畏怖

僕は、日本在住の近代的な生活を営む24歳の男だが、時として、まるで、ウルルン滞在記に出てくるような裸族が、よくわからない祭をしている時のような声を上げてしまうことがある。



ゴキブリが出た時だ。アレが目の前に現れただけで、僕は反射的にどうかしてる人みたいな行動をとってしまう。その時ばかりは、一切の抑制も利かない。効率的にアレの対角線上に逃げながら(防御本能)、人目をはばからずにキャーキャー言う。それまで積み上げてきた威厳も、尊厳も、強制的に全てゼロへと巻き戻されてしまう。次の瞬間から、『また一から出直す』ことを余儀なくされる。悔しいが、あの虫けらにはそれだけのパワーがあることを認めざるを得ない。姿かたちは勿論、そういうところも全てひっくるめて僕はゴキブリが嫌いだ。もう、嫌いというよりも、恐いという方が正しい。大半の日本人はこうなんじゃないだろうかと思っている。

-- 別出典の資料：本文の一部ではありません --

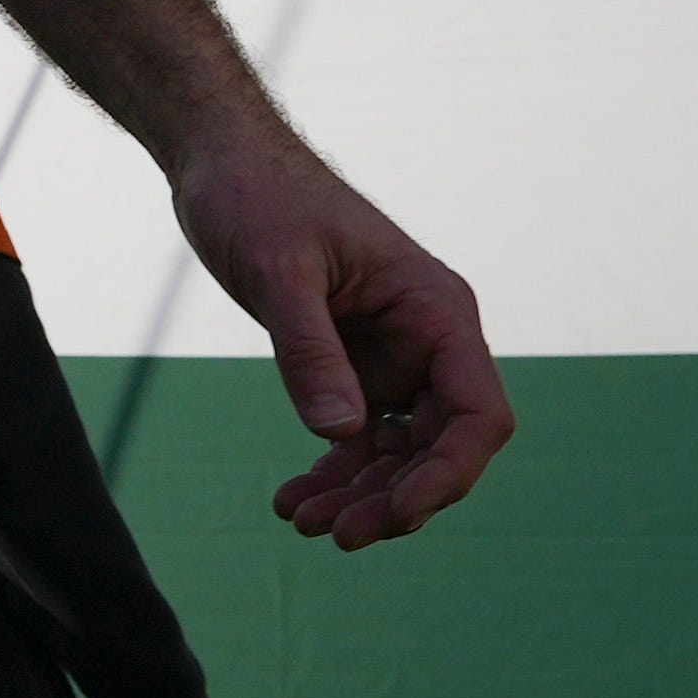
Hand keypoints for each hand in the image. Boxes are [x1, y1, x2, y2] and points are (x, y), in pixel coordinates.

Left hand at [169, 130, 512, 546]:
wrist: (219, 162)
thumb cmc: (255, 196)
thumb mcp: (277, 270)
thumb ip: (309, 348)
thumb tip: (341, 433)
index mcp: (436, 310)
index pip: (478, 414)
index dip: (447, 474)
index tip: (396, 514)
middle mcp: (428, 339)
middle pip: (439, 446)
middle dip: (394, 499)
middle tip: (335, 536)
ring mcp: (393, 355)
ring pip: (397, 450)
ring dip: (360, 495)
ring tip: (302, 523)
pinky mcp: (353, 362)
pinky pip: (359, 434)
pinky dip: (333, 470)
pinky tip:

しかし、稀にだが、「ゴキブリ?平気平気。」という人知を超えた馬鹿野郎も存在する。あれは一体どういう神経をしているんだろうか。僕には全く理解が出来ない。友人にも1人いるが、彼はなんとあの強敵に、『ティッシュ2枚』という信じられないほどの軽装備で挑むのだ。そして、勝利する。自分の出来ないことをサラリとこなしてしまう人というのは、常に羨望してしまうものだが、ことコレについては全く羨ましくない。むしろ気持ち悪ささえ感じてしまうから不思議だ。



何故こんなことをこんな時間(5時!ヤベー・・・)に書いてるかというと、寝ようと思った際、部屋にゴキブリが現れ、そして消えたのである。下手に眠れないのだ。